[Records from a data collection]
----------

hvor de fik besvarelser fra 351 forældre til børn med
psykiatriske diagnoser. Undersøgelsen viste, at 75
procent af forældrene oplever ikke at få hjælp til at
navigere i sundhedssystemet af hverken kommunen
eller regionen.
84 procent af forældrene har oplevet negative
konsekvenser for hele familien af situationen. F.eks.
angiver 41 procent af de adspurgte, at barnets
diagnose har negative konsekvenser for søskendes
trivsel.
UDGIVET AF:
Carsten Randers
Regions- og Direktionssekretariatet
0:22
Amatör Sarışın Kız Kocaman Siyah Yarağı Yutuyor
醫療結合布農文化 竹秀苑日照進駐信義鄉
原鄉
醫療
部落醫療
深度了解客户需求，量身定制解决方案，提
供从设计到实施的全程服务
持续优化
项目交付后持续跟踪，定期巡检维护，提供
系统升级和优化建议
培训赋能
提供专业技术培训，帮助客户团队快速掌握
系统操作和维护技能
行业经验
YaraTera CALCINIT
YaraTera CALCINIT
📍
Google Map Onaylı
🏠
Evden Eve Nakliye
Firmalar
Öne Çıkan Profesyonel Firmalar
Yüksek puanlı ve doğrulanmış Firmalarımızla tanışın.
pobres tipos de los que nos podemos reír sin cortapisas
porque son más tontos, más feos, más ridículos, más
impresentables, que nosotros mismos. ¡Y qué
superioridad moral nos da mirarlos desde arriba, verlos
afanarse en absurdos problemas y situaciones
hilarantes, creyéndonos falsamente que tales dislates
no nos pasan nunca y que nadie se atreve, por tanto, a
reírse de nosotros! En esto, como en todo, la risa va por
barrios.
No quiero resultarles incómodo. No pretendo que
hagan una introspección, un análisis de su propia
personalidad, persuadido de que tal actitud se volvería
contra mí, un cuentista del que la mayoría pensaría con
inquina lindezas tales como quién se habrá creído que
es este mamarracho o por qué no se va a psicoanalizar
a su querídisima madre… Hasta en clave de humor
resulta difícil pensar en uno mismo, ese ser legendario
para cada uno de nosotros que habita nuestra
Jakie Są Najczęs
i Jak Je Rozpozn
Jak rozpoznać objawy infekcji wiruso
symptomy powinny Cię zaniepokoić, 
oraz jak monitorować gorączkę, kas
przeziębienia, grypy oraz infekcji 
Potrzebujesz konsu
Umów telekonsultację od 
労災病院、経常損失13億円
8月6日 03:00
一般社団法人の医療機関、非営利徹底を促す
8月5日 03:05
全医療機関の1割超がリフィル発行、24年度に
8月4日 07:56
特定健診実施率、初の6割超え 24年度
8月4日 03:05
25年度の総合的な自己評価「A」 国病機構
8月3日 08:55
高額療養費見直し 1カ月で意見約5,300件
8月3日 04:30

----------

Problem details: Of the lines above, extract only those from the line with "hagan una introspección, un" to the line with "es este mamarracho", both included, exactly as written.

Solution for this problem:
hagan una introspección, un análisis de su propia
personalidad, persuadido de que tal actitud se volvería
contra mí, un cuentista del que la mayoría pensaría con
inquina lindezas tales como quién se habrá creído que
es este mamarracho o por qué no se va a psicoanalizar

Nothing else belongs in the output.